BTW I did find 1-2 syntax errors in line 44 & 75 ish (missing curly brackets), at least according to the FM sievetester. I had to do a trial & error to figure out where they belong

)

xyzzy · 20 Jun 2023, 06:28 AM

Quote:

Originally Posted by qwertz123456

Thanks, that's good to know. A bit counter-intuitive from my view, but now I know

I think that gets everybody at first!

Quote:

BTW, I do not have a "Junk" folder in my account. I believe I deleted that and I'm only using the Spam and Verified Spam folder.

\\Junk is the spam folder! That's how you reference it your Sieve code (ignoring "specialuse" - let's not get into that).

Quote:

I currently have all my sieve script code in the 1. text box in the sieve script editor (whitelisted emails, whitelisted domains, blocked emails addresses, blocked domains, blocked header and subject texts etc.)

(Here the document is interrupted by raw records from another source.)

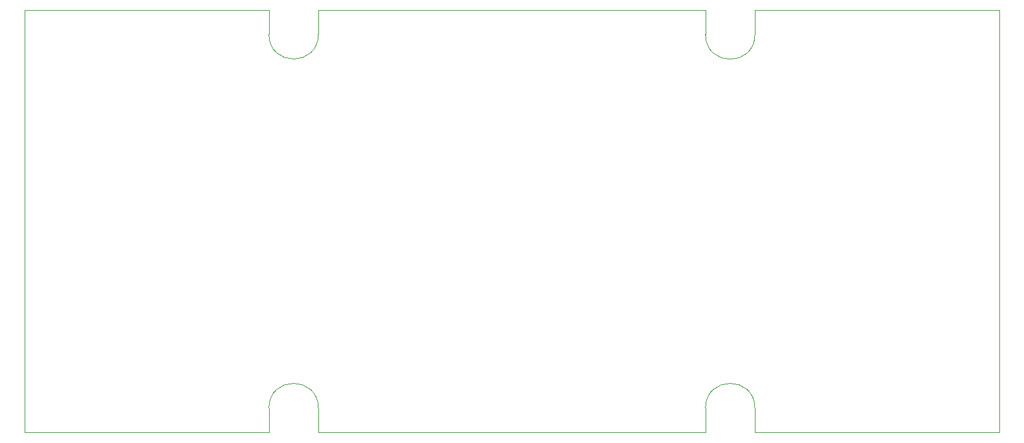
<source format=gbr>
%TF.GenerationSoftware,Altium Limited,Altium Designer,22.7.1 (60)*%
G04 Layer_Color=0*
%FSLAX43Y43*%
%MOMM*%
%TF.SameCoordinates,1608F762-6F3A-48E5-B14A-7665CB884DB8*%
%TF.FilePolarity,Positive*%
%TF.FileFunction,Profile,NP*%
%TF.Part,Single*%
G01*
G75*
%TA.AperFunction,Profile*%
%ADD57C,0.025*%
D57*
X32760Y0D02*
Y3235D01*
D02*
G02*
X39390Y3235I3315J0D01*
G01*
Y0D01*
X91270D01*
Y3235D01*
D02*
G02*
X97900Y3235I3315J0D01*
G01*
Y0D01*
X97905Y-25D01*
X130665D01*
Y56585D01*
X97905D01*
Y53350D01*
D02*
G02*
X91275Y53350I-3315J0D01*
G01*
Y56585D01*
X91270Y56610D01*
X39390D01*
Y53375D01*
D02*
G02*
X32760Y53375I-3315J0D01*
G01*
Y56610D01*
X0D01*
Y0D01*
X32760D01*
%TF.MD5,31327e8de5961ebcf533624802a661c8*%
M02*

</source>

I said in post #63 that code that checks the spam score goes into the Sieve edit box immediately following Section 3 (Sieve generated for spam protection). That would be the second text edit box. The initialization code goes into the fist text edit box following the require statement at the beginning.

Quote:

BTW I did find 1-2 syntax errors in line 44 & 75 ish (missing curly brackets), at least according to the FM sievetester. I had to do a trial & error to figure out where they belong

)

Don't know. I thought the little snippet of code for testing the scores was complete with all it's braces matched up. I did however construct that from mine which has additional code there to do stuff not worth mentioning here.

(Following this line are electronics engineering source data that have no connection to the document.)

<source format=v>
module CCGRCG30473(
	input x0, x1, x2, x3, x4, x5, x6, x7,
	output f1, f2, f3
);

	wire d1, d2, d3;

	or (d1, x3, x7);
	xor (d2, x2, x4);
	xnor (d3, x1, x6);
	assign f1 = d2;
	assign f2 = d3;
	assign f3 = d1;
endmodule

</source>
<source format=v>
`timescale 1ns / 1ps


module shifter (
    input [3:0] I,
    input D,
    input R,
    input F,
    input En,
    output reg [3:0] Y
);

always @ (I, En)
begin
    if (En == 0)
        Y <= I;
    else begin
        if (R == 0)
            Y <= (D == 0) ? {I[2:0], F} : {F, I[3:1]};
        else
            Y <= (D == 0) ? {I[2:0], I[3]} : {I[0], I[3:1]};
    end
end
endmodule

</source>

FWIW and FYI, in my posts referencing Sieve code locations I always describe locations relative to what I refer to as the "Sieve section numbers". Those are the numbered titles you see in the FM Sieve generated code (the parts you cannot edit). For example "### 3. Sieve generated for spam protection". Those numbered section make good land marks. I think it's more accurate than referencing the "first text edit box", "second text edit box", etc. There used to be more text edit sections than there are now so it avoided confusion on having to count which text edit box is which. Referencing your line numbers is useless since they only have meaning to you own script.